When I talk about the chain "seeing" a sequence, I mean that the sequence existed in the material that was used to generate the probability table.

My instinct is to believe that you know this, but are being needlessly pedantic.

My point is that if you're using a context length of two, if you prompt a Markov Chain with "my cat", but the sequence "my cat was" never appeared in the training material, than a Markov Chain will never choose "was" as the next word. This property is not true for LLMs. If you prompt an LLM with "my cat", then "was" has a non-zero chance of being chosen as the next word, even if "my cat was" never appeared in the training material.

purple_turtle 2 days ago | parent | prev [-]

Maybe technically LLM can be converted to an equivalent Markov Chain.

The problem is that even for modest context sizes the size of Markov Chain would by hilariously and monstrously large.

You may as well tell that LLM and a hash table is the same thing.

a day ago | parent | next [-]
[deleted]
thaumasiotes a day ago | parent | prev [-]

As I just mentioned in the comment you're responding to, the way you convert an LLM into an equivalent Markov chain is by doing nothing, since it already is one.

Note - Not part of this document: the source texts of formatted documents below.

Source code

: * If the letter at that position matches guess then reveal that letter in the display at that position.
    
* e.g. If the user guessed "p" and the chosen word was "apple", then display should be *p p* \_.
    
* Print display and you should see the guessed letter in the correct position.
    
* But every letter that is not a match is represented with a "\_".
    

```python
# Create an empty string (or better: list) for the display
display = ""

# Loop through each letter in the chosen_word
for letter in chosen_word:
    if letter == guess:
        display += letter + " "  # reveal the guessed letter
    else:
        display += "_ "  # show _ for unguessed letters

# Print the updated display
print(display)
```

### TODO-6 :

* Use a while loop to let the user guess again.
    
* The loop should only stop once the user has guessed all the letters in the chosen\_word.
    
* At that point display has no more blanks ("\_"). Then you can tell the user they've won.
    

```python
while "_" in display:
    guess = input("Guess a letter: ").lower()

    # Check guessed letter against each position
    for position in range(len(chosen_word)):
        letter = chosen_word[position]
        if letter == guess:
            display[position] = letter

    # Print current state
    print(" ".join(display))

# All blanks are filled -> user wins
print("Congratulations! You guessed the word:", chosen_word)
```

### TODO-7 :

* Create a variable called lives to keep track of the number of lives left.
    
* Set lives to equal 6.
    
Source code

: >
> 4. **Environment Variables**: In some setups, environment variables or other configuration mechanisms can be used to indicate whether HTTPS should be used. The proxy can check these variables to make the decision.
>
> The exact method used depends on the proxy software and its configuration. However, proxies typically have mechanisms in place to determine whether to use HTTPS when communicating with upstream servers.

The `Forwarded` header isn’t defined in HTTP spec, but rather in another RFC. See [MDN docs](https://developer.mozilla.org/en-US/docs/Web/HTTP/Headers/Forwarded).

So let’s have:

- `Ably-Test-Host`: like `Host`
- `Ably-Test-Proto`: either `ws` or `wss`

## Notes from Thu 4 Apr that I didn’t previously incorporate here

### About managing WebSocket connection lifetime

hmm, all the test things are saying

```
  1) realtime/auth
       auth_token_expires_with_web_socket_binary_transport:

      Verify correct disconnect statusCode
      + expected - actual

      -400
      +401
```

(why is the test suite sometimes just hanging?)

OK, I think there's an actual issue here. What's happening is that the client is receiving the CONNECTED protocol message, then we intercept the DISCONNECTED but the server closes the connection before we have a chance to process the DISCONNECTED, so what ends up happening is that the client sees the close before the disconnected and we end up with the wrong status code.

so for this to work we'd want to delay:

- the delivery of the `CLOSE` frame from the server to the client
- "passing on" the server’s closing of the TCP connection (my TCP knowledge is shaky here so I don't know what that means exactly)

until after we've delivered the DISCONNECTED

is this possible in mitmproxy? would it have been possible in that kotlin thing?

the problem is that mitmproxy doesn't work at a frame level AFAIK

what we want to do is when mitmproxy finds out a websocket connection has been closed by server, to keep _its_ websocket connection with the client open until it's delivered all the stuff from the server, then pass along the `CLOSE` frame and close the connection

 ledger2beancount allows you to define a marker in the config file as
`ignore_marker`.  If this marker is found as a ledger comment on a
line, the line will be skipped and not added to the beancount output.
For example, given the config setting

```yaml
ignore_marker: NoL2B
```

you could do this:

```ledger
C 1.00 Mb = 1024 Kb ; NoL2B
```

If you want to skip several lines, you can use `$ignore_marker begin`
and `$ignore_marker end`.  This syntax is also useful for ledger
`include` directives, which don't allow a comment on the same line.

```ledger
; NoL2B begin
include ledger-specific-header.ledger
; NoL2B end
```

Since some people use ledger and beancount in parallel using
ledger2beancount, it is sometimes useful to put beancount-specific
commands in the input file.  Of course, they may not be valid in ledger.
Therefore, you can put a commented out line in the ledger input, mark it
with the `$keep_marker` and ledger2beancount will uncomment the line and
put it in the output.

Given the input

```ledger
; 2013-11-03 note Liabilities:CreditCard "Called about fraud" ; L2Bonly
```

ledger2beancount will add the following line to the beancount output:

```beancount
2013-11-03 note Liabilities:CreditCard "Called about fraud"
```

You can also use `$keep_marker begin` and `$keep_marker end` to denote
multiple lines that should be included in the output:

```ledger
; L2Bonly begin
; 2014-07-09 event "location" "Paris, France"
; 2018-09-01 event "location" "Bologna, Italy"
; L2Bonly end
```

> You may as well tell that LLM and a hash table is the same thing.

No. You may as well say that a hash table and a function are the same thing. And this is in fact a common thing to say, because they are the same thing.

An LLM is a significantly more restricted object than a function is.

purple_turtle a day ago | parent [-]

> LLM is a lookup table which tells you "if the last N tokens were s_1, s_2, ..., s_N, then the following token will be t_1 with probability p_1, t_2 with probability p_2, etc...".

No, LLM is not a lookup table for all possible inputs.